- Born: Jonathan David Schiller September 25, 1946 (age 79)
- Education: Columbia University (BA, JD)
- Occupation: lawyer
- Known for: co-founding Boies Schiller Flexner LLP
- Spouses: Margaret Irwin Miller; Marla Prather;
- Children: 3
- Parents: Irving Schiller (father); Patricia Schiller (mother);
- Relatives: J. Irwin Miller (father-in-law)

= Jonathan D. Schiller =

American lawyer

Jonathan David Schiller (born September 25, 1946) is an American lawyer who is a co-founder and managing partner of the law firm Boies Schiller Flexner LLP. He also chaired the board of trustees of Columbia University from 2013 to 2018.

== Biography ==
Schiller was born to Irving and Patricia Schiller, both of whom were lawyers who moved to Washington, D.C., during the New Deal. His father worked for the U.S. Securities and Exchange Commission and his mother worked at the U.S. Office of Price Administration, as well as the National Labor Relations Board, before joining the faculty at Howard University College of Medicine and becoming a nationally recognized sex and marriage therapist.

Schiller graduated from Landon School in Bethesda, Maryland in 1965. He is a 1969 graduate of Columbia University, where he was a star basketball player and a member of the 1967-68 Ivy League men's basketball championship team with future NBA players Jim McMillian and Dave Newmark. The team ranked fifth in the country. After college, he briefly taught at Georgetown Day School in Washington, D.C., before going on to earn his J.D. from Columbia Law School in 1973.

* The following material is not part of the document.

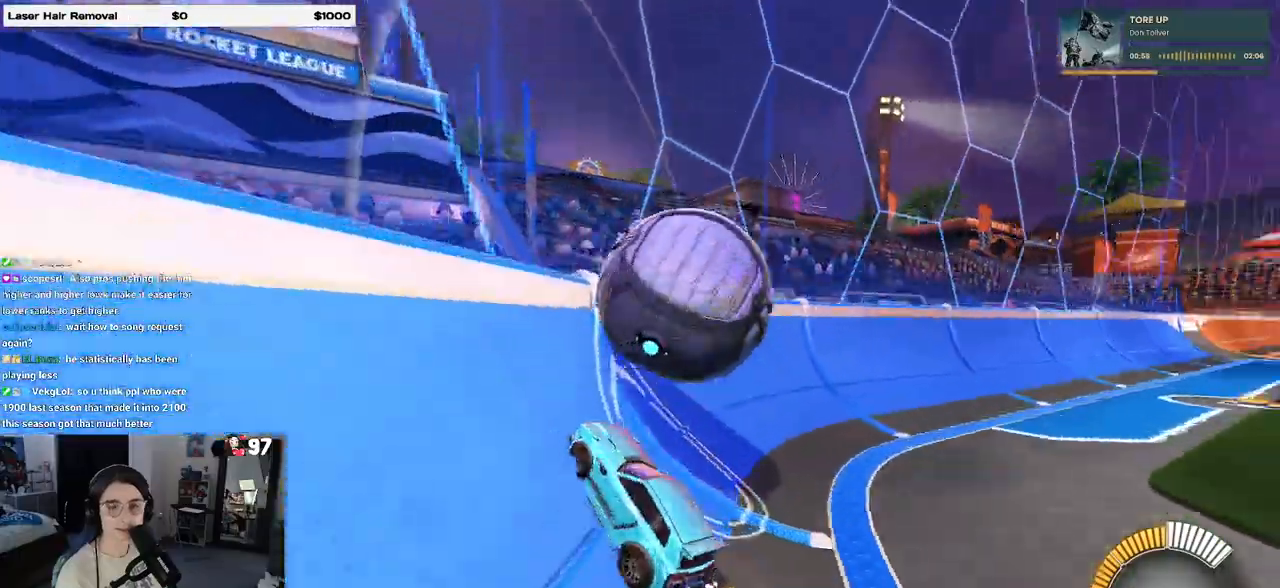
{"buttons": [], "left_stick": "right", "right_stick": "center", "events": [[317, "left_stick", "right"]]}
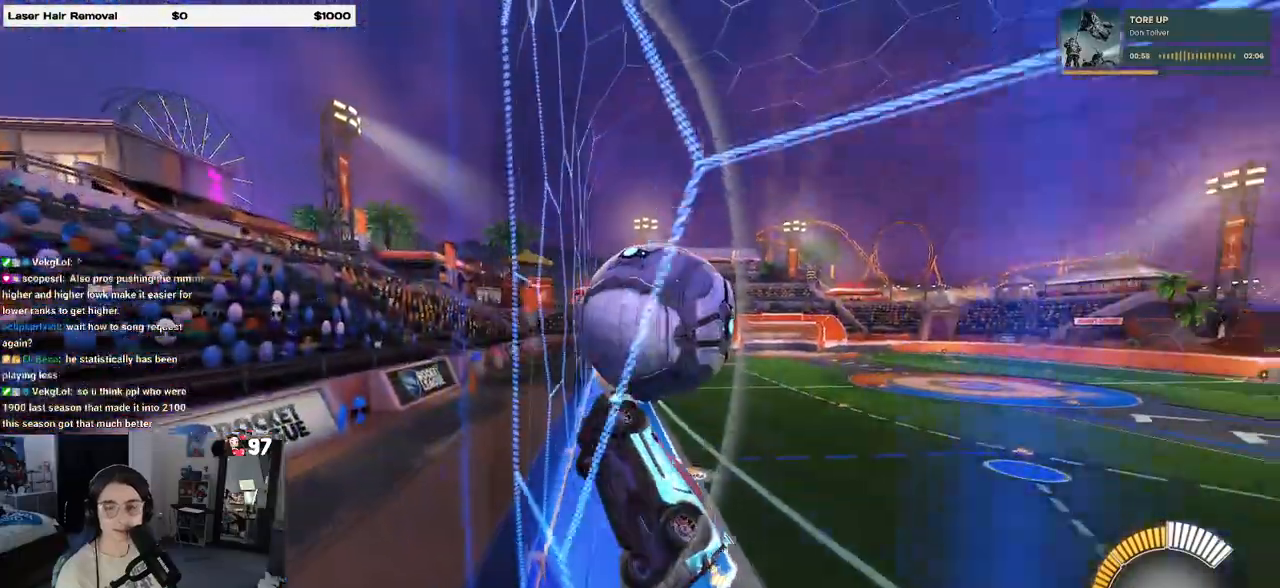
{"buttons": ["L2"], "left_stick": "right", "right_stick": "center", "events": [[17, "left_stick", "center"], [317, "left_stick", "right"], [450, "L2", "down"]]}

After graduating from Columbia, Schiller joined Arnold & Porter as an associate before moving to Rogovin, Stern & Huge, spending 17 year in the firm that was renamed Rogovin, Huge, and Schiller. In 1986, his client, Westinghouse Electric Company, decided to assign a civil corruption case alleging bribery of Ferdinand Marcos, former president of the Philippines, to David Boies at Cravath, Swaine & Moore instead of Schiller's litigation boutique. Previously, Schiller had successfully defended Westinghouse on two occasions, so he was invited by Boies to team up on behalf of the company. The two formed a close friendship, and in 1997, founded the law firm Boies Schiller Flexner LLP.

In 2009, he was named a trustee of Columbia University, and in 2013, co-chair of the trustees, serving alongside William Campbell. He was made sole chair of the board from 2015 to 2018.

== Awards and honors ==
Schiller received the John Jay Award in 2006 from Columbia College and the Alexander Hamilton Medal in 2012.

In 2017, Schiller was named to the inaugural class of "Legends of Ivy Basketball" for achievements and contributions to the Ivy League's basketball program. In 2020, Columbia dedicated the basketball court in Levien Gymnasium in his honor.

== Personal life and family ==
Schiller's first wife was Margaret Irwin Miller, daughter of J. Irwin Miller and granddaughter of Hugh Thomas Miller. They had three sons, Zachary Sweeney 'Zack' Schiller, Joshua Irwin 'Josh' Schiller, and Aaron Irwin Schiller, all of whom are alumni of Columbia University (graduates of either Columbia College or Columbia Law School).

He is currently married to Marla Prather, an art collector and former Whitney Museum curator who is the ex-wife of Mortimer Zuckerman.